Japan did invade British colonies despite them being part of the British Empire. And their status as colonies if anything seems to have undermined the legitimacy of the British in fighting to protect them (consider Subhas Chandra Bose's feelings on the matter), and just made it very difficult to mobilize the full support that could have helped the war effort (hence the need for the Cripps mission in the first place).
 
Japan did invade British colonies despite them being part of the British Empire. And their status as colonies if anything seems to have undermined the legitimacy of the British in fighting to protect them (consider Subhas Chandra Bose's feelings on the matter), and just made it very difficult to mobilize the full support that could have helped the war effort (hence the need for the Cripps mission in the first place).

So, are you saying that the British being there at all is going to impact it, or the fact they're colonies and not some confederated states as Blair wanted.

Because I agree regardless.
 
So, are you saying that the British being there at all is going to impact it, or the fact they're colonies and not some confederated states.

Because I agree regardless.

I'm saying that Orwell's contention that, "we couldn't just leave, because we were the guarantee against foreign invasion" is suspect, seeing that the British being there did not prevent foreign invasion, and when foreign invasion came, the British being there seems to have been as much a hinder as it was actually helpful.
 
I'm saying that Orwell's contention that, "we couldn't just leave, because we were the guarantee against foreign invasion" is suspect, seeing that the British being there did not prevent foreign invasion, and when foreign invasion came, the British being there seems to have been as much a hinder as it was actually helpful.
It's not particularly necessary either. You can guarantee a country without owning it.
 
It's not particularly necessary either. You can guarantee a country without owning it.

Which then leads to the other bit, "incidentally causing a catastrophic drop in the British standard of living." (Which also turned out not to be true) This seems the big barrier to doing any earlier AH decolonisation without the need for Britain, France etc to be beaten badly in a war - the thought of losing stuff.
 
So what we seem to have is:

- To start down the road, you need a good number of (relatively) younger Labour MPs around to do the work

- You need a different WW2, possibly a later/longer one so Labour has some time to ram stuff through and say "yeah war work innit"

- There'll be some pushback from disgruntled imperialists in the colonies

- The idea is still to have a empire of sorts, but more 'equal' - Britain still wants to be the Big Cheese

- It's impossible to get all the dominions onboard with this, and maybe none of the dominions (and could kick off some splitting)

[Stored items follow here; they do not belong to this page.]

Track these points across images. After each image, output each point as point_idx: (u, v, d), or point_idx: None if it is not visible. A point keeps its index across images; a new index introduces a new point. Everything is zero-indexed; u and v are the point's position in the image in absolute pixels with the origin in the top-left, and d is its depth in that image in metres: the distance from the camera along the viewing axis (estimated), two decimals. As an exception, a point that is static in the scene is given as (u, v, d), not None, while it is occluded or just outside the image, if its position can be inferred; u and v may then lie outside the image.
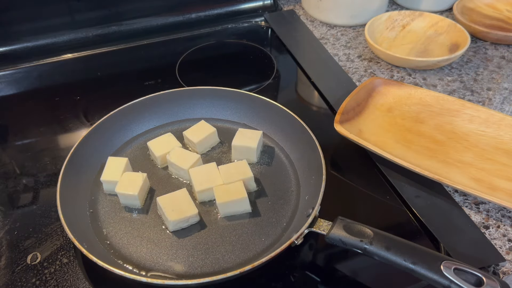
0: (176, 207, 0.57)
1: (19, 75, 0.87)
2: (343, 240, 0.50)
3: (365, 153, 0.67)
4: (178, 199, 0.58)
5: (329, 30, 0.97)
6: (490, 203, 0.62)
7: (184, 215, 0.56)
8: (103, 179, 0.61)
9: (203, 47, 0.93)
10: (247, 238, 0.57)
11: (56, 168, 0.67)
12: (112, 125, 0.68)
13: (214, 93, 0.72)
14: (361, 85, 0.75)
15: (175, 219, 0.56)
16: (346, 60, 0.88)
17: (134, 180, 0.60)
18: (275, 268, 0.54)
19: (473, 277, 0.45)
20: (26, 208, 0.62)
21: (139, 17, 0.95)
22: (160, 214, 0.59)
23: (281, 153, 0.67)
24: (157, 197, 0.58)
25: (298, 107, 0.78)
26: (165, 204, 0.57)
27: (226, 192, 0.58)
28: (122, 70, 0.90)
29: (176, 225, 0.57)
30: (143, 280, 0.48)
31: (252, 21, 1.01)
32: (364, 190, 0.64)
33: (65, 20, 0.90)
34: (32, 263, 0.55)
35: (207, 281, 0.48)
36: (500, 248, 0.56)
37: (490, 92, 0.80)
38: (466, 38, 0.84)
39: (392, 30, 0.93)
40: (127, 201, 0.60)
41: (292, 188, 0.62)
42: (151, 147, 0.65)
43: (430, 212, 0.60)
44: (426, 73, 0.84)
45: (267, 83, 0.83)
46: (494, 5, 0.99)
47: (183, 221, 0.57)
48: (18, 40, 0.88)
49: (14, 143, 0.73)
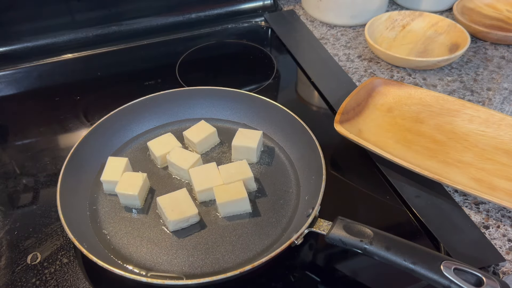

- Other Empires won't be too happy you did it

Of which the last four points aren't necessarily "this definitely can't happen" but are "this definitely can't happen the way Blair hoped". But then add in what people in Britain think - most won't have voted Labour for this, so Labour can't devote all the time and energy it might need to into this at the expense of the NHS et al at home. And the Tories will wail and gnash teeth!

I'm also remembering a plot point by @Nick Sumner in Drake's Drum, of an analysis that finds a bunch of colonies are a net drain and if this big overhaul took place, I'm betting this would come up. "Why are we wasting time with Pimlocan Burgandy when we still need to sort out Burma, where we actually get something?"
Maybe a lot less people killed in WW1?